TASK INSTRUCTIONS
Strip the pictures, then copy the remaining data exactly as it stands.

Segment Start: DATA

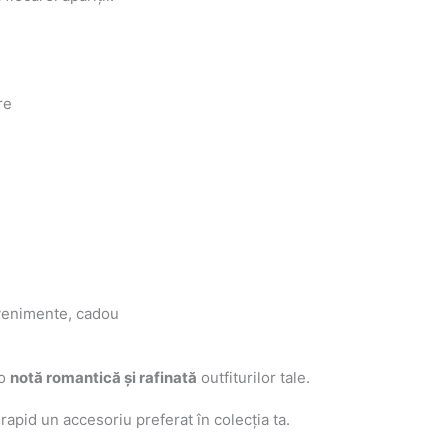
re
 evenimente, cadou
 o
notă romantică și rafinată
outfiturilor tale.
 rapid un accesoriu preferat în colecția ta.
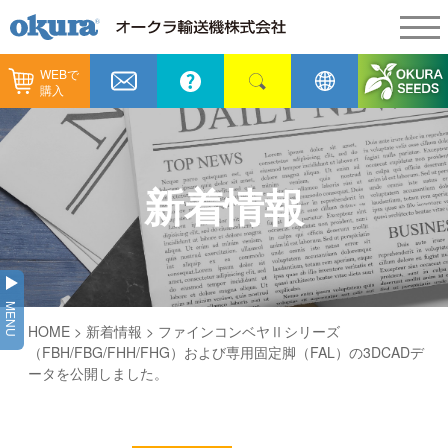
WEBで
製品情報
購入
製品情報
納入事例
コンベヤ機器
納入事例
メンテナンス
新着情報
コンベヤ機器を探す
全業種
カタログ／CAD
用途から探す
製造
会社情報
MENU
コンベヤ機器の技術情報
HOME
>
新着情報
> ファインコンベヤⅡシリーズ
物流
会社情報
採用情報
（FBH/FBG/FHH/FHG）および専用固定脚（FAL）の3DCADデ
ータを公開しました。
ヒント集
飲料
代表あいさつ
ショールーム
GTPシステム
通販
企業理念
オークラミュージアム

Segment End: DATA

REPLY TO THE TASK
re
 evenimente, cadou
 o
notă romantică și rafinată
outfiturilor tale.
 rapid un accesoriu preferat în colecția ta.
WEBで
製品情報
購入
製品情報
納入事例
コンベヤ機器
納入事例
メンテナンス
新着情報
コンベヤ機器を探す
全業種
カタログ／CAD
用途から探す
製造
会社情報
MENU
コンベヤ機器の技術情報
HOME
>
新着情報
> ファインコンベヤⅡシリーズ
物流
会社情報
採用情報
（FBH/FBG/FHH/FHG）および専用固定脚（FAL）の3DCADデ
ータを公開しました。
ヒント集
飲料
代表あいさつ
ショールーム
GTPシステム
通販
企業理念
オークラミュージアム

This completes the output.